In her latest blog post titled "What makes people ‘change' after they get married?" she talks about the changes that can occur in a marriage and how to keep things fresh.
Read her post below
Did you hear people complaining how "things always change after you get married "? Like, all enjoyment and fun vanish and get replaced with nagging, drama, tension, complains even regrets. How one or another partner "changed", became "cold", and things are simply not the same anymore.
As I told you guys (million times), everything that is happening in our lives comes out of our state of mind. The moment we change attitude towards certain things in life, it automatically changes these things in our perspective and the way we see them. The truth is and a reason I disliked institution of Marriage for so long, was because of annoying and unnecessary pressure and expectations people (society) put and attach to marriage. And ,in my opinion (still, even though I am married now) I feel like it's so silly to let one piece of paper affect, shake and influence the whole nature of relationship you used to have with your partner. People be acting like "now you are mine, I have right to…." ,"we are married now, you are forbidden to…", "not anymore, we are married now…", "you can't dress like that anymore you are a married woman/man" etc..
It's like gradually switching from democracy to dictatorship. We are humans, who normal likes feeling caged?
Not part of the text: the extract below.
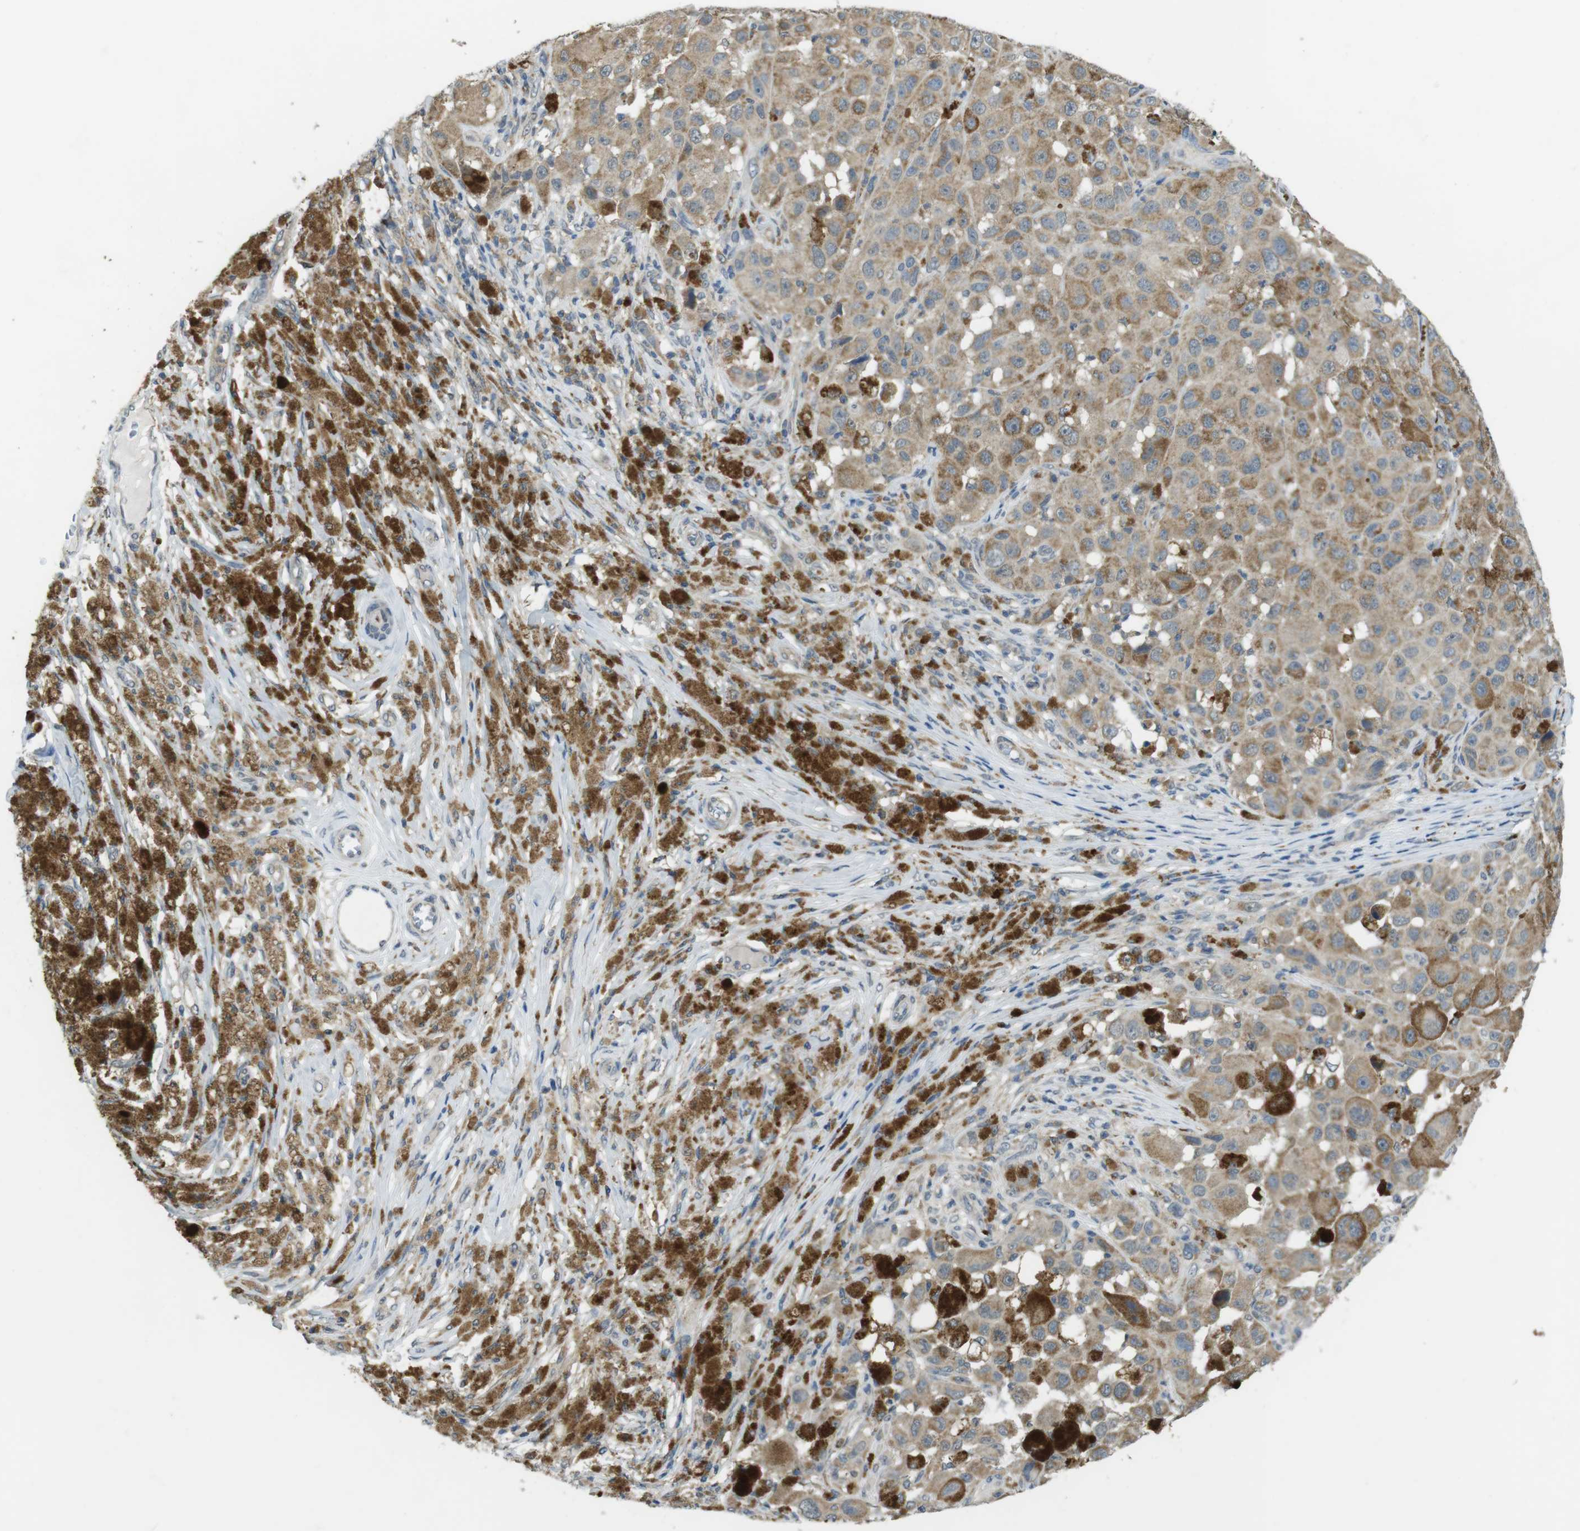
{"staining": {"intensity": "moderate", "quantity": ">75%", "location": "cytoplasmic/membranous"}, "tissue": "melanoma", "cell_type": "Tumor cells", "image_type": "cancer", "snomed": [{"axis": "morphology", "description": "Malignant melanoma, NOS"}, {"axis": "topography", "description": "Skin"}], "caption": "Melanoma stained for a protein (brown) exhibits moderate cytoplasmic/membranous positive positivity in approximately >75% of tumor cells.", "gene": "BRI3BP", "patient": {"sex": "male", "age": 96}}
I mean, there must be a compromise from both sides in every healthy relationship, during the time, step by step, you learn how to function with person you love, and out of that love you simply won't do certain things that your partner dislike, and on the other hand, your partner supposed to love you for who you are and because of that, he won't ask from you to abound your own nature and become somebody you are not.
That is why I am always saying that you should always give more importance to the quality of your relationship, learn how to put yourself in shoes your loved one is wearing and understand that peace, joy, support, loyalty, honesty and understanding are the most important features and try to keep them healthy instead of worrying about "what will people say" and giving so much attention to a piece of paper that says that you are somebody's wife/husband ,because, In reality, it doesn't really change much. In fact, If you wasn't happy with your partner's behavior before marriage, you will definitely be even less happy with it now that you are married and you will end up turning into a very frustrated and bitter person (very unpleasant to be around) holding on to a piece of paper so desperately while demanding your partner to change because "you are married now!". You simply don't build these things in marriage; you do it way before you decide to spend a life with someone.
My advice is – don't take formalities too serious. It won't stop someone from misbehaving it will only add to drama, frustration and depression. Think well- If you are not satisfied with a quality of a relationship with your partner, don't expect that something magical will happen and change his/hers behavior once you two get married.
If you are happy with your partner, then just continue doing you (two) without letting formality district your behavior, perception and points of view.
Stay playful, have fun, laugh, go out, tease each other. There must be a space for adventure, bit of wildness and excitement, and most importantly-don't forget to be each other's best friends.
It's supposed to be a foundation of everything else that comes on top of it.